BT support stuck firmly to the line that the dns.sysip.net lookups were nothing to do with it, despite further tests Stephen had carried out with a brand new computer. The firm's response, via emails, was: "sysip.net is a DNS hijacker, similar to a malware therefore your anti virus scan would not have picked this up." After many calls and emails, finally it conceded "an issue which affected some users that week".
That was when The Register got involved. We contacted the BT press office in July last year, and were issued with a firm denial that its DNS servers were compromised. Likewise BT had no involvement with 121Media/Phorm, we were assured. The trail went cold.

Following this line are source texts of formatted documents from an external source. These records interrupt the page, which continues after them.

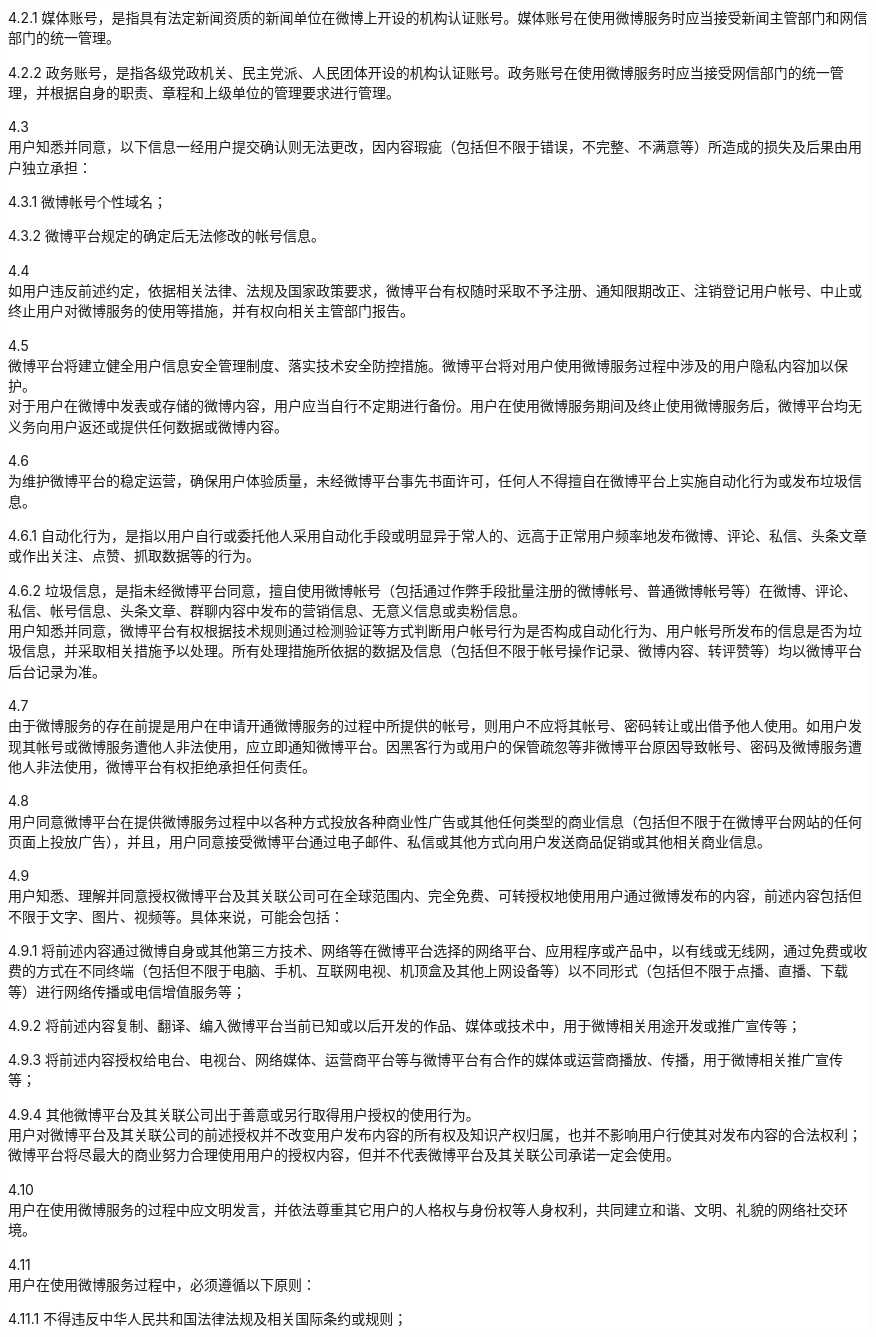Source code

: 4.2.1 媒体账号，是指具有法定新闻资质的新闻单位在微博上开设的机构认证账号。媒体账号在使用微博服务时应当接受新闻主管部门和网信部门的统一管理。

4.2.2
政务账号，是指各级党政机关、民主党派、人民团体开设的机构认证账号。政务账号在使用微博服务时应当接受网信部门的统一管理，并根据自身的职责、章程和上级单位的管理要求进行管理。

4.3  
用户知悉并同意，以下信息一经用户提交确认则无法更改，因内容瑕疵（包括但不限于错误，不完整、不满意等）所造成的损失及后果由用户独立承担：

4.3.1 微博帐号个性域名；

4.3.2 微博平台规定的确定后无法修改的帐号信息。

4.4  
如用户违反前述约定，依据相关法律、法规及国家政策要求，微博平台有权随时采取不予注册、通知限期改正、注销登记用户帐号、中止或终止用户对微博服务的使用等措施，并有权向相关主管部门报告。

4.5  
微博平台将建立健全用户信息安全管理制度、落实技术安全防控措施。微博平台将对用户使用微博服务过程中涉及的用户隐私内容加以保护。  
对于用户在微博中发表或存储的微博内容，用户应当自行不定期进行备份。用户在使用微博服务期间及终止使用微博服务后，微博平台均无义务向用户返还或提供任何数据或微博内容。

4.6  
为维护微博平台的稳定运营，确保用户体验质量，未经微博平台事先书面许可，任何人不得擅自在微博平台上实施自动化行为或发布垃圾信息。

4.6.1
自动化行为，是指以用户自行或委托他人采用自动化手段或明显异于常人的、远高于正常用户频率地发布微博、评论、私信、头条文章或作出关注、点赞、抓取数据等的行为。

4.6.2
垃圾信息，是指未经微博平台同意，擅自使用微博帐号（包括通过作弊手段批量注册的微博帐号、普通微博帐号等）在微博、评论、私信、帐号信息、头条文章、群聊内容中发布的营销信息、无意义信息或卖粉信息。  
用户知悉并同意，微博平台有权根据技术规则通过检测验证等方式判断用户帐号行为是否构成自动化行为、用户帐号所发布的信息是否为垃圾信息，并采取相关措施予以处理。所有处理措施所依据的数据及信息（包括但不限于帐号操作记录、微博内容、转评赞等）均以微博平台后台记录为准。

4.7  
由于微博服务的存在前提是用户在申请开通微博服务的过程中所提供的帐号，则用户不应将其帐号、密码转让或出借予他人使用。如用户发现其帐号或微博服务遭他人非法使用，应立即通知微博平台。因黑客行为或用户的保管疏忽等非微博平台原因导致帐号、密码及微博服务遭他人非法使用，微博平台有权拒绝承担任何责任。

4.8  
用户同意微博平台在提供微博服务过程中以各种方式投放各种商业性广告或其他任何类型的商业信息（包括但不限于在微博平台网站的任何页面上投放广告），并且，用户同意接受微博平台通过电子邮件、私信或其他方式向用户发送商品促销或其他相关商业信息。

4.9  
用户知悉、理解并同意授权微博平台及其关联公司可在全球范围内、完全免费、可转授权地使用用户通过微博发布的内容，前述内容包括但不限于文字、图片、视频等。具体来说，可能会包括：

4.9.1
将前述内容通过微博自身或其他第三方技术、网络等在微博平台选择的网络平台、应用程序或产品中，以有线或无线网，通过免费或收费的方式在不同终端（包括但不限于电脑、手机、互联网电视、机顶盒及其他上网设备等）以不同形式（包括但不限于点播、直播、下载等）进行网络传播或电信增值服务等；

4.9.2 将前述内容复制、翻译、编入微博平台当前已知或以后开发的作品、媒体或技术中，用于微博相关用途开发或推广宣传等；

4.9.3 将前述内容授权给电台、电视台、网络媒体、运营商平台等与微博平台有合作的媒体或运营商播放、传播，用于微博相关推广宣传等；

4.9.4 其他微博平台及其关联公司出于善意或另行取得用户授权的使用行为。  
用户对微博平台及其关联公司的前述授权并不改变用户发布内容的所有权及知识产权归属，也并不影响用户行使其对发布内容的合法权利；  
微博平台将尽最大的商业努力合理使用用户的授权内容，但并不代表微博平台及其关联公司承诺一定会使用。

4.10  
用户在使用微博服务的过程中应文明发言，并依法尊重其它用户的人格权与身份权等人身权利，共同建立和谐、文明、礼貌的网络社交环境。

4.11  
用户在使用微博服务过程中，必须遵循以下原则：

4.11.1 不得违反中华人民共和国法律法规及相关国际条约或规则；
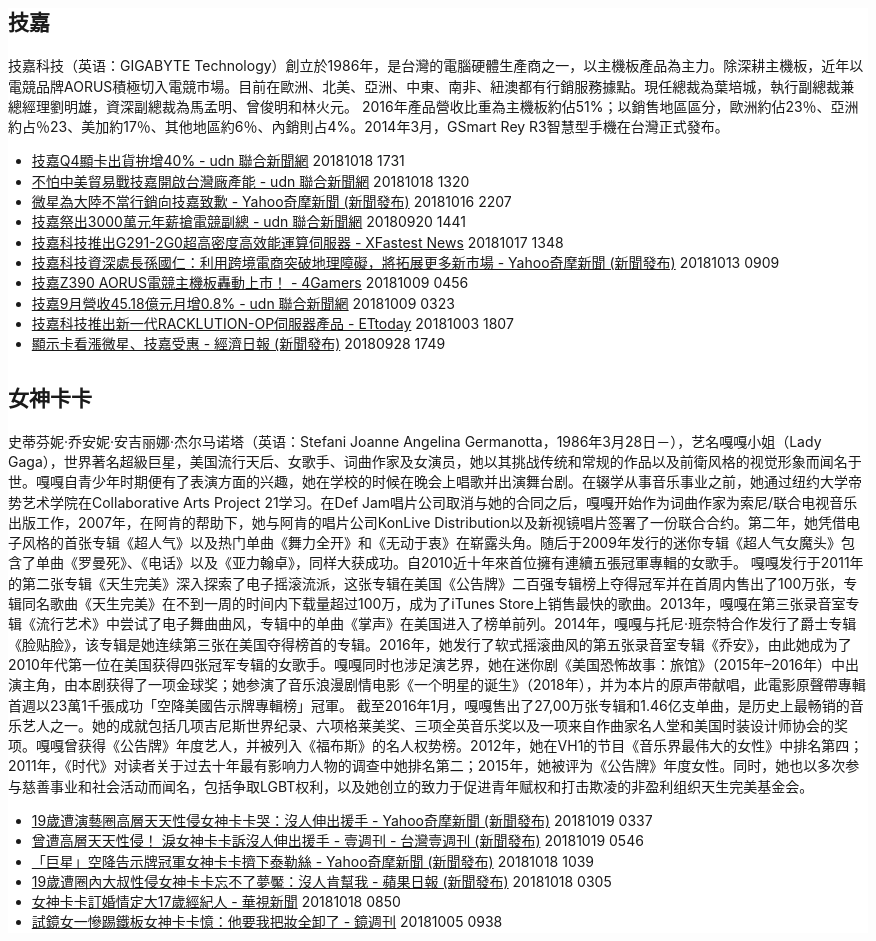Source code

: ## 技嘉

技嘉科技（英语：GIGABYTE Technology）創立於1986年，是台灣的電腦硬體生產商之一，以主機板產品為主力。除深耕主機板，近年以電競品牌AORUS積極切入電競市場。目前在歐洲、北美、亞洲、中東、南非、紐澳都有行銷服務據點。現任總裁為葉培城，執行副總裁兼總經理劉明雄，資深副總裁為馬孟明、曾俊明和林火元。
2016年產品營收比重為主機板約佔51%；以銷售地區區分，歐洲約佔23％、亞洲約占％23、美加約17％、其他地區約6％、內銷則占4%。2014年3月，GSmart Rey R3智慧型手機在台灣正式發布。
- [技嘉Q4顯卡出貨拚增40% - udn 聯合新聞網](https://udn.com/news/story/7253/3429803 "技嘉Q4顯卡出貨拚增40% - udn 聯合新聞網") 20181018 1731
- [不怕中美貿易戰技嘉開啟台灣廠產能 - udn 聯合新聞網](https://udn.com/news/story/7253/3429834 "不怕中美貿易戰技嘉開啟台灣廠產能 - udn 聯合新聞網") 20181018 1320
- [微星為大陸不當行銷向技嘉致歉 - Yahoo奇摩新聞 (新聞發布)](https://tw.news.yahoo.com/%E5%BE%AE%E6%98%9F%E7%82%BA%E5%A4%A7%E9%99%B8%E4%B8%8D%E7%95%B6%E8%A1%8C%E9%8A%B7-%E5%90%91%E6%8A%80%E5%98%89%E8%87%B4%E6%AD%89-215008118--finance.html "微星為大陸不當行銷向技嘉致歉 - Yahoo奇摩新聞 (新聞發布)") 20181016 2207
- [技嘉祭出3000萬元年薪搶電競副總 - udn 聯合新聞網](https://udn.com/news/story/7240/3379223 "技嘉祭出3000萬元年薪搶電競副總 - udn 聯合新聞網") 20180920 1441
- [技嘉科技推出G291-2G0超高密度高效能運算伺服器 - XFastest News](https://news.xfastest.com/news/54564/gigabyte-introduces-g291-2g0-ultra-high-density-high-performance-computing-server/ "技嘉科技推出G291-2G0超高密度高效能運算伺服器 - XFastest News") 20181017 1348
- [技嘉科技資深處長孫國仁：利用跨境電商突破地理障礙，將拓展更多新市場 - Yahoo奇摩新聞 (新聞發布)](https://tw.news.yahoo.com/%E6%8A%80%E5%98%89%E7%A7%91%E6%8A%80%E8%B3%87%E6%B7%B1%E8%99%95%E9%95%B7%E5%AD%AB%E5%9C%8B%E4%BB%81-%E5%88%A9%E7%94%A8%E8%B7%A8%E5%A2%83%E9%9B%BB%E5%95%86%E7%AA%81%E7%A0%B4%E5%9C%B0%E7%90%86%E9%9A%9C%E7%A4%99-%E5%B0%87%E6%8B%93%E5%B1%95%E6%9B%B4%E5%A4%9A%E6%96%B0%E5%B8%82%E5%A0%B4-090000047.html "技嘉科技資深處長孫國仁：利用跨境電商突破地理障礙，將拓展更多新市場 - Yahoo奇摩新聞 (新聞發布)") 20181013 0909
- [技嘉Z390 AORUS電競主機板轟動上市！ - 4Gamers](https://www.4gamers.com.tw/news/detail/36629/gigabyte-z390-aorus-gaming-mb-launch "技嘉Z390 AORUS電競主機板轟動上市！ - 4Gamers") 20181009 0456
- [技嘉9月營收45.18億元月增0.8% - udn 聯合新聞網](https://udn.com/news/story/7251/3411838 "技嘉9月營收45.18億元月增0.8% - udn 聯合新聞網") 20181009 0323
- [技嘉科技推出新一代RACKLUTION-OP伺服器產品 - ETtoday](https://www.ettoday.net/news/20181004/1272889.htm "技嘉科技推出新一代RACKLUTION-OP伺服器產品 - ETtoday") 20181003 1807
- [顯示卡看漲微星、技嘉受惠 - 經濟日報 (新聞發布)](https://money.udn.com/money/story/5607/3393359 "顯示卡看漲微星、技嘉受惠 - 經濟日報 (新聞發布)") 20180928 1749

## 女神卡卡

史蒂芬妮·乔安妮·安吉丽娜·杰尔马诺塔（英语：Stefani Joanne Angelina Germanotta，1986年3月28日－），艺名嘎嘎小姐（Lady Gaga），世界著名超級巨星，美国流行天后、女歌手、词曲作家及女演员，她以其挑战传统和常规的作品以及前衛风格的视觉形象而闻名于世。嘎嘎自青少年时期便有了表演方面的兴趣，她在学校的时候在晚会上唱歌并出演舞台剧。在辍学从事音乐事业之前，她通过纽约大学帝势艺术学院在Collaborative Arts Project 21学习。在Def Jam唱片公司取消与她的合同之后，嘎嘎开始作为词曲作家为索尼/联合电视音乐出版工作，2007年，在阿肯的帮助下，她与阿肯的唱片公司KonLive Distribution以及新视镜唱片签署了一份联合合约。第二年，她凭借电子风格的首张专辑《超人气》以及热门单曲《舞力全开》和《无动于衷》在崭露头角。随后于2009年发行的迷你专辑《超人气女魔头》包含了单曲《罗曼死》、《电话》以及《亚力翰卓》，同样大获成功。自2010近十年來首位擁有連續五張冠軍專輯的女歌手。 
嘎嘎发行于2011年的第二张专辑《天生完美》深入探索了电子摇滚流派，这张专辑在美国《公告牌》二百强专辑榜上夺得冠军并在首周内售出了100万张，专辑同名歌曲《天生完美》在不到一周的时间内下载量超过100万，成为了iTunes Store上销售最快的歌曲。2013年，嘎嘎在第三张录音室专辑《流行艺术》中尝试了电子舞曲曲风，专辑中的单曲《掌声》在美国进入了榜单前列。2014年，嘎嘎与托尼·班奈特合作发行了爵士专辑《脸贴脸》，该专辑是她连续第三张在美国夺得榜首的专辑。2016年，她发行了软式摇滚曲风的第五张录音室专辑《乔安》，由此她成为了2010年代第一位在美国获得四张冠军专辑的女歌手。嘎嘎同时也涉足演艺界，她在迷你剧《美国恐怖故事：旅馆》（2015年–2016年）中出演主角，由本剧获得了一项金球奖；她参演了音乐浪漫剧情电影《一个明星的诞生》（2018年），并为本片的原声带献唱，此電影原聲帶專輯首週以23萬1千張成功「空降美國告示牌專輯榜」冠軍。
截至2016年1月，嘎嘎售出了27,00万张专辑和1.46亿支单曲，是历史上最畅销的音乐艺人之一。她的成就包括几项吉尼斯世界纪录、六项格莱美奖、三项全英音乐奖以及一项来自作曲家名人堂和美国时装设计师协会的奖项。嘎嘎曾获得《公告牌》年度艺人，并被列入《福布斯》的名人权势榜。2012年，她在VH1的节目《音乐界最伟大的女性》中排名第四； 2011年，《时代》对读者关于过去十年最有影响力人物的调查中她排名第二；2015年，她被评为《公告牌》年度女性。同时，她也以多次参与慈善事业和社会活动而闻名，包括争取LGBT权利，以及她创立的致力于促进青年赋权和打击欺凌的非盈利组织天生完美基金会。
- [19歲遭演藝圈高層天天性侵女神卡卡哭：沒人伸出援手 - Yahoo奇摩新聞 (新聞發布)](https://tw.news.yahoo.com/19%E6%AD%B2%E9%81%AD%E6%BC%94%E8%97%9D%E5%9C%88%E9%AB%98%E5%B1%A4%E5%A4%A9%E5%A4%A9%E6%80%A7%E4%BE%B5-%E5%A5%B3%E7%A5%9E%E5%8D%A1%E5%8D%A1%E5%93%AD-%E6%B2%92%E4%BA%BA%E4%BC%B8%E5%87%BA%E6%8F%B4%E6%89%8B-032334247.html "19歲遭演藝圈高層天天性侵女神卡卡哭：沒人伸出援手 - Yahoo奇摩新聞 (新聞發布)") 20181019 0337
- [曾遭高層天天性侵！ 淚女神卡卡訴沒人伸出援手 - 壹週刊 - 台灣壹週刊 (新聞發布)](https://www.nextmag.com.tw/realtimenews/news/450214 "曾遭高層天天性侵！ 淚女神卡卡訴沒人伸出援手 - 壹週刊 - 台灣壹週刊 (新聞發布)") 20181019 0546
- [「巨星」空降告示牌冠軍女神卡卡擠下泰勒絲 - Yahoo奇摩新聞 (新聞發布)](https://tw.news.yahoo.com/%E5%B7%A8%E6%98%9F-%E7%A9%BA%E9%99%8D%E5%91%8A%E7%A4%BA%E7%89%8C%E5%86%A0%E8%BB%8D-%E5%A5%B3%E7%A5%9E%E5%8D%A1%E5%8D%A1%E6%93%A0%E4%B8%8B%E6%B3%B0%E5%8B%92%E7%B5%B2-100000849.html "「巨星」空降告示牌冠軍女神卡卡擠下泰勒絲 - Yahoo奇摩新聞 (新聞發布)") 20181018 1039
- [19歲遭圈內大叔性侵女神卡卡忘不了夢魘：沒人肯幫我 - 蘋果日報 (新聞發布)](https://tw.appledaily.com/new/realtime/20181018/1449572/ "19歲遭圈內大叔性侵女神卡卡忘不了夢魘：沒人肯幫我 - 蘋果日報 (新聞發布)") 20181018 0305
- [女神卡卡訂婚情定大17歲經紀人 - 華視新聞](https://news.cts.com.tw/cts/entertain/201810/201810181940249.html "女神卡卡訂婚情定大17歲經紀人 - 華視新聞") 20181018 0850
- [試鏡女一慘踢鐵板女神卡卡憶：他要我把妝全卸了 - 鏡週刊](https://www.mirrormedia.mg/story/20181005ent019/ "試鏡女一慘踢鐵板女神卡卡憶：他要我把妝全卸了 - 鏡週刊") 20181005 0938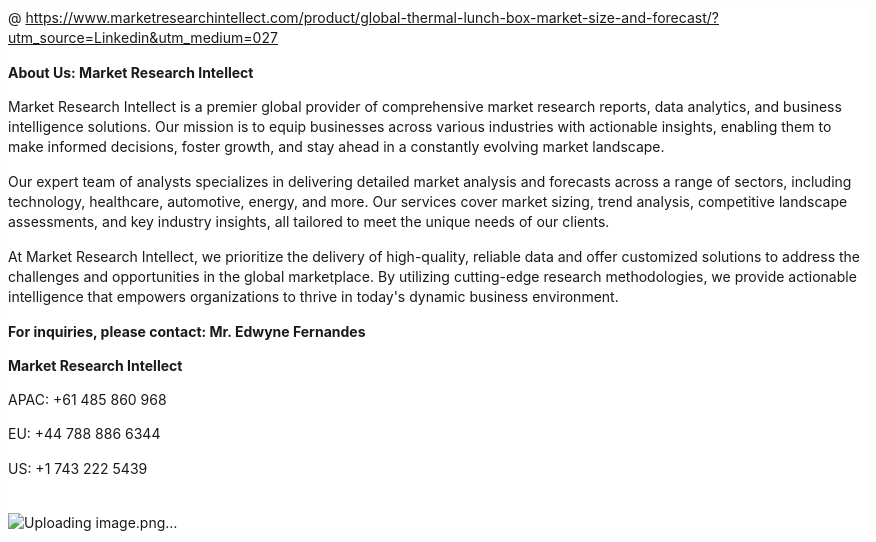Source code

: @</strong>&nbsp;<a href="https://www.marketresearchintellect.com/product/global-thermal-lunch-box-market-size-and-forecast/?utm_source=Linkedin&utm_medium=027">https://www.marketresearchintellect.com/product/global-thermal-lunch-box-market-size-and-forecast/?utm_source=Linkedin&utm_medium=027</a></span></p><p><strong>About Us: Market Research Intellect</strong></p><p>Market Research Intellect is a premier global provider of comprehensive market research reports, data analytics, and business intelligence solutions. Our mission is to equip businesses across various industries with actionable insights, enabling them to make informed decisions, foster growth, and stay ahead in a constantly evolving market landscape.</p><p>Our expert team of analysts specializes in delivering detailed market analysis and forecasts across a range of sectors, including technology, healthcare, automotive, energy, and more. Our services cover market sizing, trend analysis, competitive landscape assessments, and key industry insights, all tailored to meet the unique needs of our clients.</p><p>At Market Research Intellect, we prioritize the delivery of high-quality, reliable data and offer customized solutions to address the challenges and opportunities in the global marketplace. By utilizing cutting-edge research methodologies, we provide actionable intelligence that empowers organizations to thrive in today's dynamic business environment.</p><p><strong>For inquiries, please contact: Mr. Edwyne Fernandes</strong></p><p><strong>Market Research Intellect</strong></p><p>APAC: +61 485 860 968</p><p>EU: +44 788 886 6344</p><p>US: +1 743 222 5439</p></div><div class="article-main__content" data-test-id="publishing-text-block">&nbsp;</div>
![Uploading image.png…]()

Come Valentine's Day 2008, the major data sales deal between the pair is announced. Analysts estimate the new revenue stream will be worth £85m to BT in 2010, without the firm having to enhance its service to consumers in any way. Don't worry about privacy, BT tells us - it "has carried out extensive commercial, legal and technical due diligence on Phorm".
Remember that in summer last year, at least as far as BT support were concerned, Phorm's technology was "malware". Now BT is "confident that customer confidentiality and security is wholly protected".
We contacted BT early yesterday morning to ask for an explanation, but it has yet to respond. A spokesman says it is "looking into" the events we describe above. We'll update this story if he comes back to us.
An angry Stephen told us following our first Phorm story on Monday: "I'm very disappointed with this. It caused me sleepless nights as I had initially assumed I had some new super Trojan which was undetectable.
"If only BT or Phorm had put their hands up and said that they were using a sample of users as guinea pigs it would have saved me and my business a lot of time and money."
There's no word yet on when BT will draft the rest of its broadband customers into the new targeting system. Phorm chief executive Kent Ertegrul has claimed he is in talks with every UK ISP and in early stages of attacking the US market.